Так бывает, когда туманным ранним утром в начале осени затеряешься в лесу, пропитанным грибным терпким ароматом, и привычные ориентиры: изгиб дороги, приметное деревцо или куст теряют смысл, исчезают. Куда идти?

Непроглядный туман. Его прозрачная дрожащая капелька, повисшая на острие липового листка, в которой мир проглядывается до бесконечности.

И серебристая нить паутинки, скользнувшая нежно по щеке…

По сочно-зеленой траве, прибитой августовскими дождями к набухшей земле, рассыпаны часто румяные поздние яблоки, намытые небесной водой до блеска.

И острый запах прелой дубовой коры, проникающий волнами сквозь мокрый густой воздух. Гулкая дальняя дробь дятла. Шорох падающих кленовых листьев.

И едва различимые встревоженные голоса, заблудившиеся в тумане.

Куда выведет эта тропинка?

Поймать губами хрустальную капельку тумана – может она волшебная – и раствориться в нем, рассеяться в рыжих брызгах, пробившегося сверху через качающиеся вершины высоких темноствольных лип, солнечного света.

И вновь все стало ясно. Ты никуда не исчез, не растворился в гулком синеватом воздухе. Тебе удалось выбраться из омута.

Листок
-Где ты?
-Рядом. Вот моя ладонь.
-Она холодная, словно ледышка.
-Это от сырого осеннего воздуха.
-Оказывается, так легко потерять друг друга.
-Так легко потеряться, стоит лишь отвести взгляд.
-Кажется, мы превратились в осенние листья.
-Мы сорвались с ветки и падаем.
-Мы можем потеряться
-Нет, я узнаю тебя.
-Как?
-По синим пульсирующим прожилкам.


Ночь

Луна светила так ярко, что можно было разглядеть на обшарпанной стене углового дома запутавшийся в паутине – ловушке под крышей серебристый берёзовый листок.

Мелодия

Берёзка-беспризорница в этом году дотянулась до карниза дома. Однажды в раннеапрельские сумерки среди полной тишины послышались едва различимые звуки серебряных колокольчиков где-то под крышей.
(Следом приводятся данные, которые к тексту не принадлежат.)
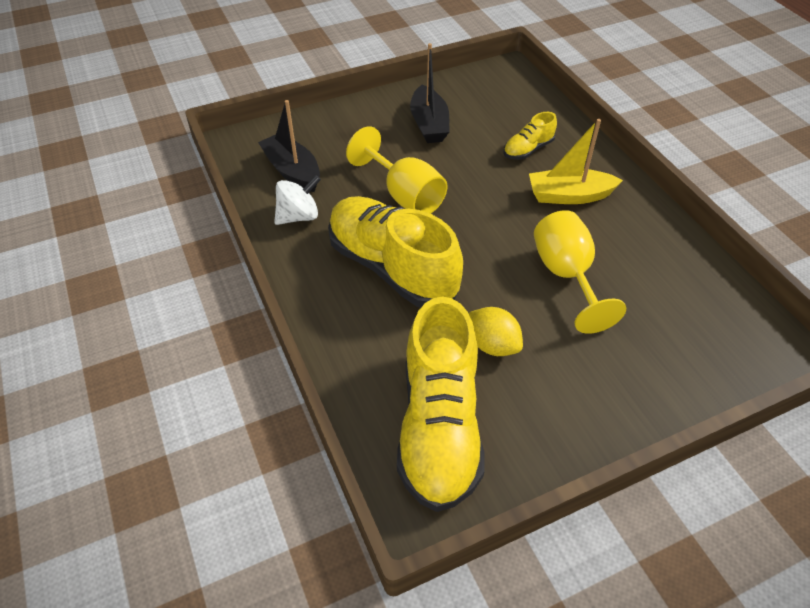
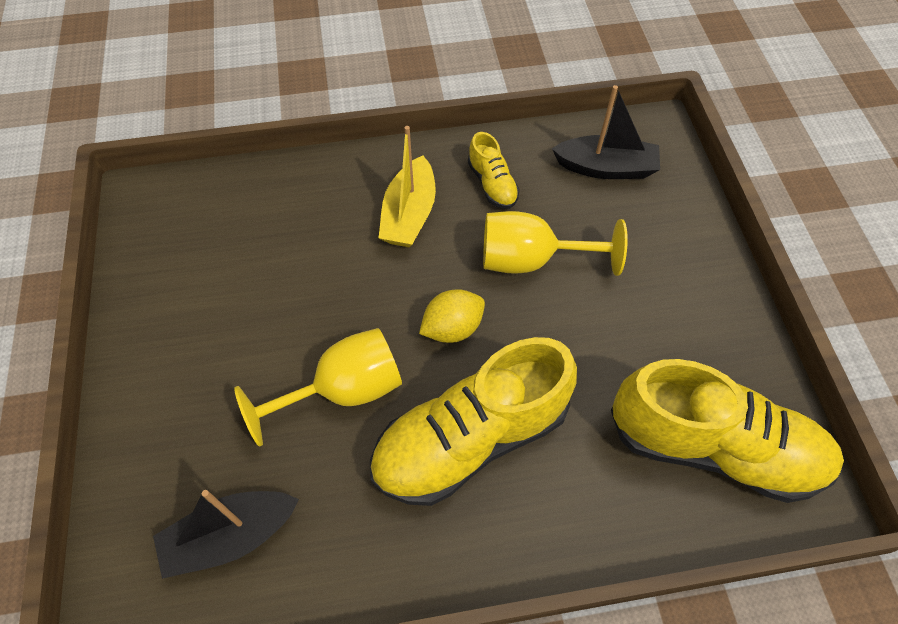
camera: 75 degrees left, 10 degrees up
white spinning top [274,175,321,225] -> none
black boat [410,43,450,143] -> black boat moved to [552,85,660,179]
yellow lemon [469,307,523,356] -> yellow lemon moved to [419,289,485,343]
yellow shoe [503,112,557,160] -> yellow shoe moved to [468,132,520,209]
Я пригляделся к березке. На кончиках ее веток после дневной оттепели капельки воды превратились в хрустальные бусинки. От порывов ветра они касались тонких удлиненных сосулек между краем крыши и сливным желобом. Сосульки были похожи прозрачные струны. Резонанс от крыши удлинял и усиливал перезвон бусинок.

Несколько тактов неповторимой мелодии, и тишина снова обволокла березку.


Дворец

Осиновая роща в апреле напоминает огромный царственный зал с изумрудными колоннами, устремленными ввысь к бледно-голубому небу.
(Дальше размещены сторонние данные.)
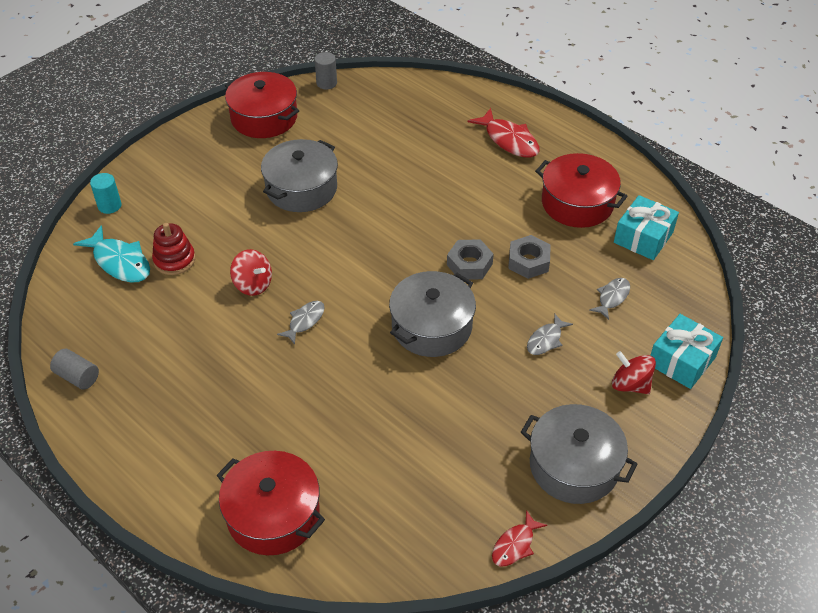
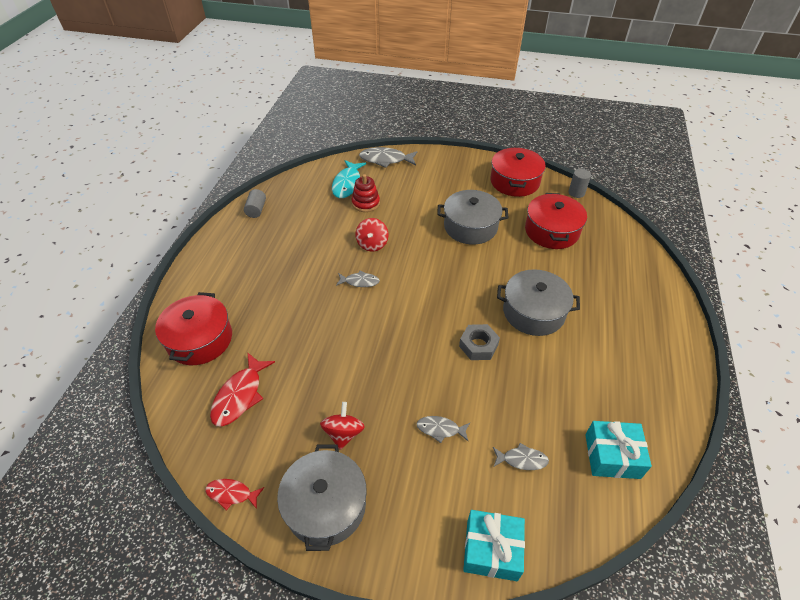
camera: 60 degrees right, 0 degrees up
turquoise cylinder [90,173,122,214] -> grey fish [359,147,418,168]
grey pot [389,271,476,357] -> grey pot moved to [497,269,580,336]
red fish [468,108,540,158] -> red fish moved to [210,352,275,426]
grey nut [508,235,551,279] -> none
red pot [535,153,627,228] -> red pot moved to [525,193,587,249]
red spinning top [612,351,656,394] -> red spinning top moved to [320,402,365,450]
Зеркальная гладь замерзшей талой воды у подножий колонн. Торжественная хрупкая тишина.

И вдруг раздается оглушающий треск падающей сухой ветки. Она ударяется об тонкую корку льда и вдребезги разбивает целый участок пола дворца. Поднялся ветер, зашумели возмущенные деревья, начали перестукиваться обледенелыми ветками. Полетели сверху сломанные сучья, и скоро дворец был разбит вдребезги.

Аккордеон
Самое таинственное место у дома – чердак. Воздух там пропитан густо табаком-самосадом, сушеными яблоками и  калиной. За трубой валяется старый аккордеон. Музыки в нём уже нет, только печальные вздохи. По прошедшему.


Лебеди

Жаркий прыткий апрель был остужен холодным маем.

Поддавшись доверчиво обманчивому теплу апреля, полопались почки на деревьях да застыли – май морозами пугает. Замерли в саду кусты черемухи и вишни, не решаясь распускаться.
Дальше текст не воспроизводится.